# Activity list
**1.** In the article on the Muhammad birthday holiday campaign, rewrite the passage from "Muslims would like" to "in the statement.", swapping "tricky" for "difficult".
**2.** According to the article on the Muhammad birthday holiday campaign, in what year was the Muhammadi Community Center established?
**3.** Continue the article on the campaign to make Muhammad's birthday a national holiday, picking up after its final sentence.

NEW YORK - A New York imam has declared that he will start a campaign on April 22 to make the April 26 birthday of the Muslim prophet Muhammad a national holiday celebrated by Muslims and people of other faiths.
Mohammad Abdul Qayyoom, head of the Muhammadi Community Center in Jackson Heights in the NYC borough of Queens, published a copy of the petition via the center's Facebook page to be signed by other religious leaders. The interfaith initiative asks for an establishment of April 26 as a federal holiday, "so that we can enjoy this day like the joy of Christmas."
"One good thing [about] this country are celebrations," Qayyoom told The Christian Post Wednesday. "We have many celebrations -- we have Christmas, we have the Valentine's Day, we have Halloween, we have many many traditions."
Muslims would like to have one day as a holiday in the United States, Qayyoom told CP. And that would be April 26. The date was proposed because it is the day historically recognized as the day the prophet Muhammad was born in 570 A.D., the imam said. The Muslim calendar, following the lunar calendar, makes celebrating most holidays (like Ramadan) tricky in relation to the regular calendar, as they are movable, therefore celebrating that historical date seems reasonable, he claimed in the statement.
Members of the Muhammadi Community Center have been considering this plan since the center was established in 2005, Qayyoom told CP. It is meant as an initiative that would unite the community and invite people of all faiths to celebrate together, he emphasized.

# Extracted records

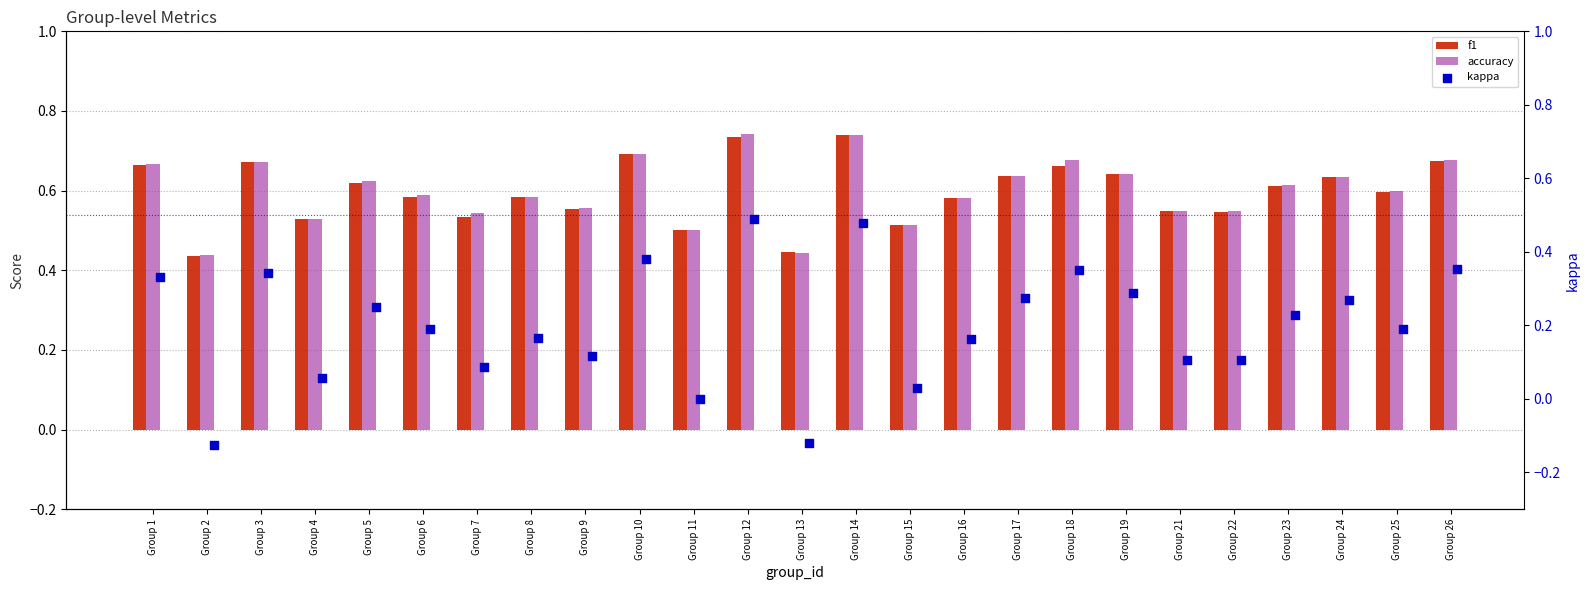

Is the value of kappa at Group 13 greater than the value of f1 at Group 11?

No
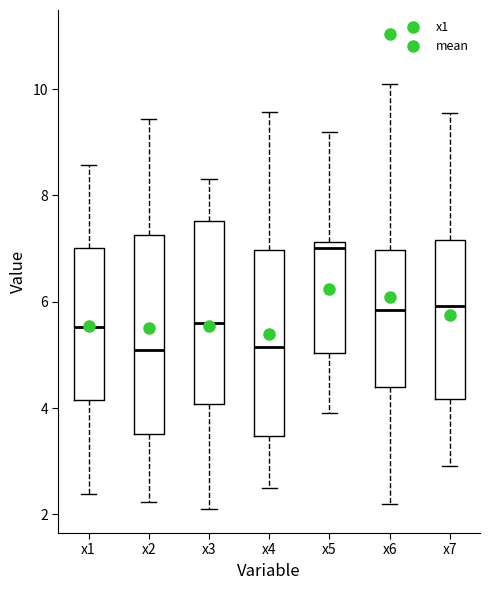

Reading left to right, read every box against the y-axis: the position of its median line, the range the box covers, and the ends of its whiskers. The values are not printed on the chart, so give them approximately, as read against the axis.

x1: median 5.6, box 4.2 to 7.0, whiskers 2.4 to 8.6
x2: median 5.0, box 3.6 to 7.2, whiskers 2.2 to 9.4
x3: median 5.6, box 4.0 to 7.6, whiskers 2.0 to 8.4
x4: median 5.2, box 3.4 to 7.0, whiskers 2.4 to 9.6
x5: median 7.0, box 5.0 to 7.2, whiskers 4.0 to 9.2
x6: median 5.8, box 4.4 to 7.0, whiskers 2.2 to 10.2
x7: median 6.0, box 4.2 to 7.2, whiskers 3.0 to 9.6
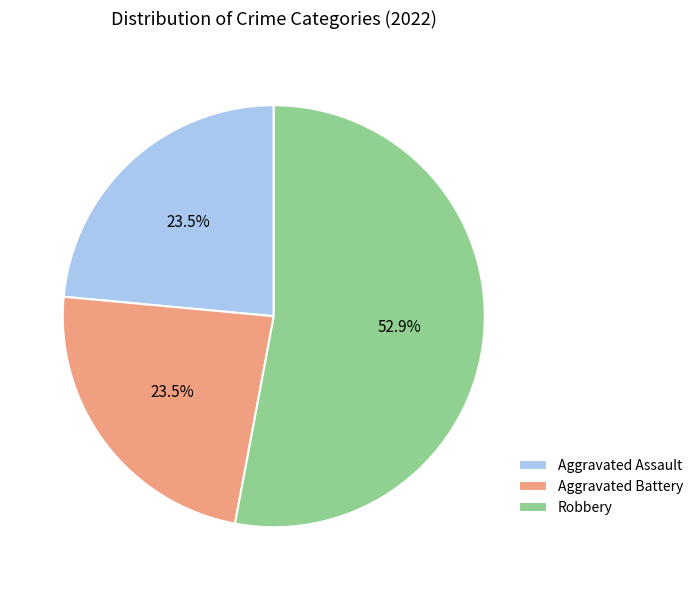

Combined, what portion of the pie is Robbery and Aggravated Battery?

76.5%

# Exercise answers
**1.**
Muslims would like to have one day as a holiday in the United States, Qayyoom told CP. And that would be April 26. The date was proposed because it is the day historically recognized as the day the prophet Muhammad was born in 570 A.D., the imam said. The Muslim calendar, following the lunar calendar, makes celebrating most holidays (like Ramadan) difficult in relation to the regular calendar, as they are movable, therefore celebrating that historical date seems reasonable, he claimed in the statement.

**2.** 2005

**3.**
"Because Prophet Muhammad said, 'I am not the prophet of only Muslims. I am the prophet of all human beings,'" the imam told CP.
Qayyoom has also turned to local religious leaders, including the president of a local Jewish center and leaders of a local Catholic church, he said. The proposal will be addressed to local governemnt officials.
There are 11 federal holidays in the United States currently. Any constituent can theoretically suggest to any senator or representative that a new federal holiday be created and any member of Congress can introduce legislation that would do so.
The office of Democratic Rep. Joseph Crowley of the 7th District -- in which the Muhammadi Community Center is located -- confirmed with The Christian Post Wednesday that it is possible to initiate such a process by writing a proposal and sending it to the local congressman, either at the local office or in Washington D.C.
There are over 50,000 Muslims living in Queens county, according to some estimates.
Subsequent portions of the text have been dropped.